Episode 97: The Mob: From Meat Hook Murders to Movies!

This episode is brought to you by El Yucateco

This episode of the Sofa King Podcast looks at the history, rise, fall, and rise again of the Italian Mob in America. We have special guest Rob Van Dam back with us again; indeed, he is the one who suggested the topic, and when you listen to the episode, you will soon learn why. Rob seems like he has a frikking PhD in Mob Studies! Within ten minutes, Brent, Brad, and Dave give up on their notes because Rob knows every single thing we plan to talk about—down to dates and addresses where things happened! It’s pretty mind blowing.

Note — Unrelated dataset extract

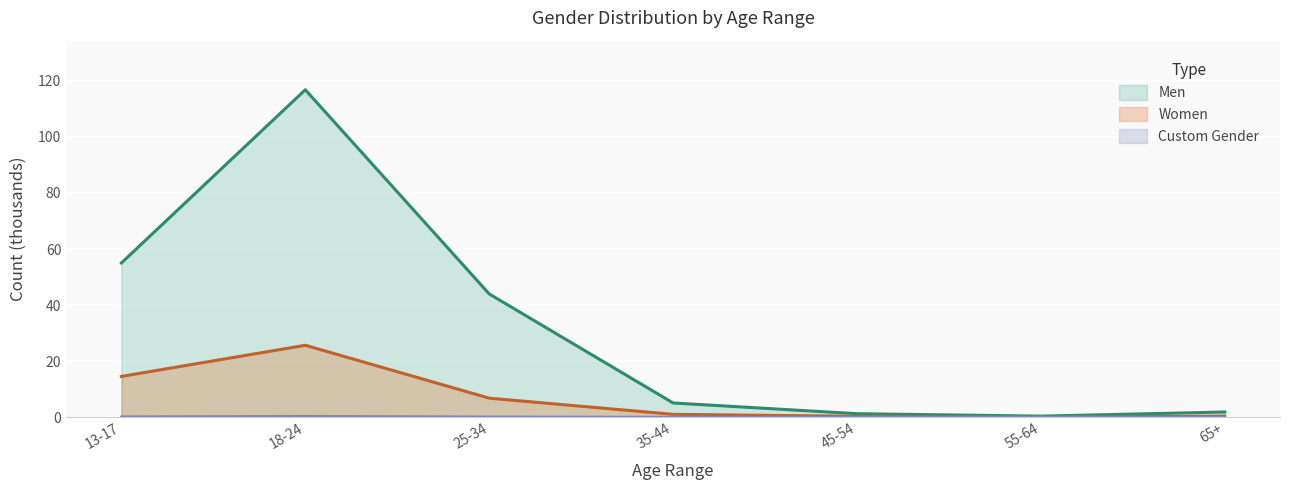

What is the label of the 4th point from the left?

35-44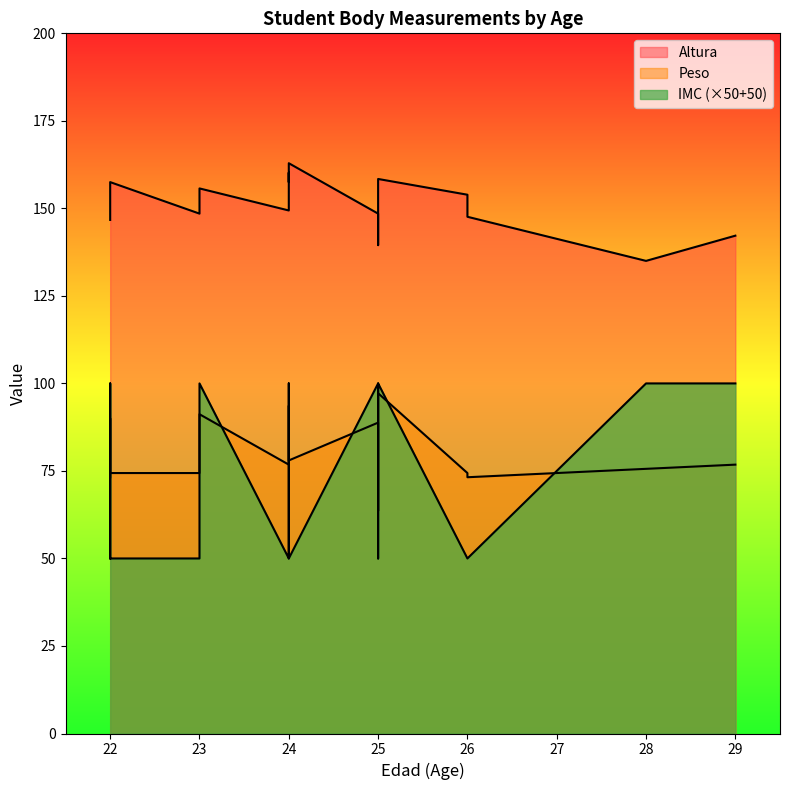

At which category does the chart reach its peak across all series?

24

So what do we talk about (or get schooled about by Rob)? Well, we start at the beginning, with the small mafia families that protected Sicily against foreign invaders and helped dole out justice in lawless cities. That of course is followed by the huge surge of Italian immigrants in New York, then Prohibition, where the US Mob really takes off.

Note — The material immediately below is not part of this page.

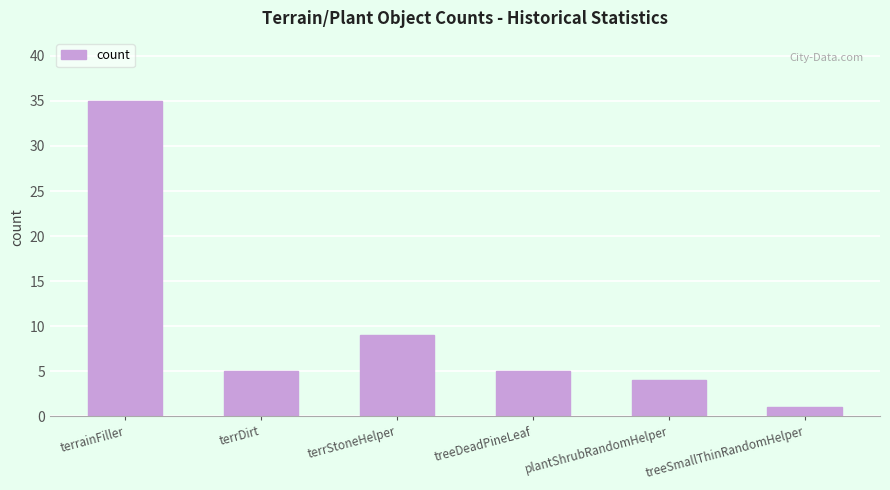

The chart shows a value of 4 at plantShrubRandomHelper. True or false?

True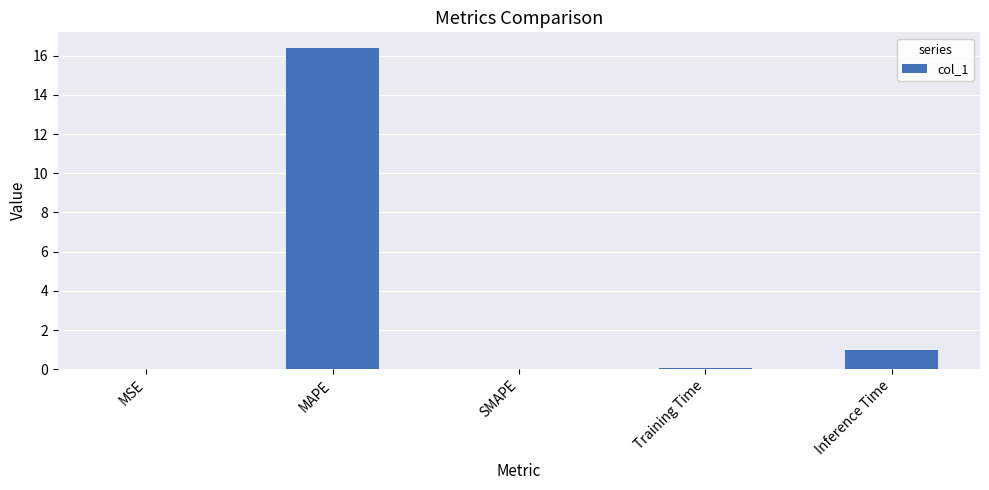

Which category has the highest value across all series?

MAPE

We explore Charles “Lucky” Luciano and the way he consolidated the varying families into The Commission in 1931 by killing his rival during the Castellammarese War and establishing the Five Families of New York (which are still there to this day) and the other families in other cities. We look at the Omerta, the code of conduct and silence that governs the mob and keeps it so private. We explore the Federal RICO act of 1971 and how it changed the culture of the mob and gave federal agents powers to arrest mob bosses that they never had before.

Most importantly, Rob drops mad facts about bosses, mob families, and tells stories of hit after hit, death after death in the Mob. He talks about the time he saw a mobster while on a mob tour with a cop, and he even shares a story of a 300 pound man with a meat hook in his butt as a form of torture. If you’re curious about the history and evolution of the mob, how they work, details of specific murders, and even a really cool discussion of the most accurate Mobster films, then this episode is a must! Many thanks to Rob Van Dam for the suggestion and knowledge.